Engineers are basically problem solvers. Typically, they approach any problem such as how to cross a river, fly somewhere, transmit information, build an artificial kidney, or maintain a fleet of airplanes by following certain steps and procedures that aid in finding solutions to the most difficult of problems.
When an engineer is confronted with a need or a problem, he or she routinely:
- Analyzes the situation;
- Sets up the problem;
- Determines the constraints that apply to finding a solution to the problem (for example, those that involve size, materials, tools, instruments, labor force skills, and social and environmental impacts);
- Develops a strategy or plan and, if necessary, a model and a prototype for the solution; and
- Designs (and in some cases constructs) the actual product (for example, a bridge, an airplane, a computer program, or a dialyzer."
By following this procedure or steps similar to these, engineers are able to look at problems clearly and find the methods or means of solving them.

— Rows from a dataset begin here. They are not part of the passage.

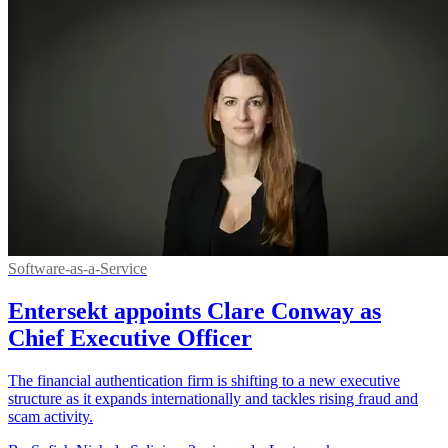
Software-as-a-Service
Entersekt appoints Clare Conway as
Chief Executive Officer
The financial authentication firm is shifting to a new executive
structure as it expands internationally and tackles rising fraud and
scam activity.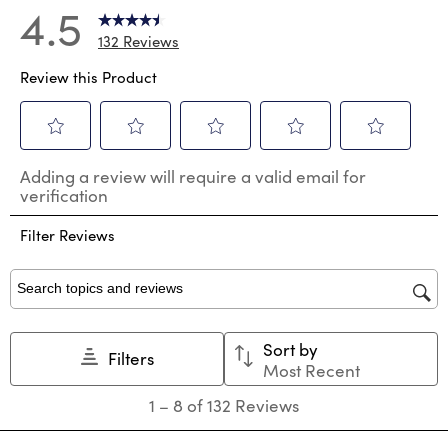
4.5
132 Reviews
Review this Product
Select
Select
Select
Select
Select
Adding a review will require a valid email for
to
to
to
to
to
verification
rate
rate
rate
rate
rate
the
the
the
the
the
Filter Reviews
item
item
item
item
item
with
with
with
with
with
1
2
3
4
5
star.
stars.
stars.
stars.
stars.
Search topics and reviews search region
This
This
This
This
This
action
action
action
action
action
Sort by
will
will
will
will
will
Filters
Most Recent
open
open
open
open
open
submission
submission
submission
submission
submission
1
1
–
8 of 132
Reviews
form.
form.
form.
form.
form.
to
8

An engineer's job, however, is not simply to design a product that works; he or she must develop a product that not only works but is also safe and affordable. The least costly product may not be the safest one. For example, leaded gasoline is certainly less costly to produce and use than unleaded gasoline, but it puts potentially hazardous amounts of lead in the atmosphere. On the other hand, the most expensive design is not necessarily the safest, either; for example, an elaborate high-rise building may have fewer safety features than a rather plain factory building. Ethical considerations may be all important in making a choice, particularly when human safety and the environment are considerations.
Have you ever looked at a bicycle and wondered why the rider is able to move faster on the bike than by walking? What keeps the rider upright when his or her feet aren't touching the ground, and what natural forces act upon the rider and the bike? An engineer can help you find answers to all of these questions and many more. It is the purpose and function of the profession not only to design bicycles, but to keep improving upon the design of bicycles. The bikes of today contain many improvements over those first created by early engineers. The basic natural laws and principles affecting bike operation and construction, however, remain the same today as they did yesterday, but engineers keep expanding both their technical knowledge and ability in manipulating nature to build even more efficient products.

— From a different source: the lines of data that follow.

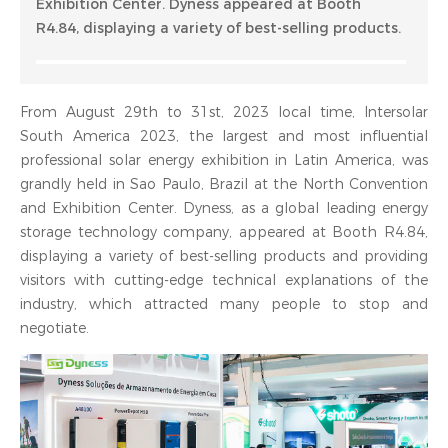
Exhibition Center. Dyness appeared at Booth
R4.84, displaying a variety of best-selling products.
From August 29th to 31st, 2023 local time, Intersolar
South America 2023, the largest and most influential
professional solar energy exhibition in Latin America, was
grandly held in Sao Paulo, Brazil at the North Convention
and Exhibition Center. Dyness, as a global leading energy
storage technology company, appeared at Booth R4.84,
displaying a variety of best-selling products and providing
visitors with cutting-edge technical explanations of the
industry, which attracted many people to stop and
negotiate.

Air travel offers another excellent example of how natural laws remain the same while our ability to manipulate and take advantage of nature is ever improving. The large jet engines of today are vastly superior to the old propeller engines of earlier decades and have made air travel safer and more enjoyable.
As you become better acquainted with engineers and the engineering profession, remember that engineers are the master problem solvers of our society. What problems would you like to see them solve?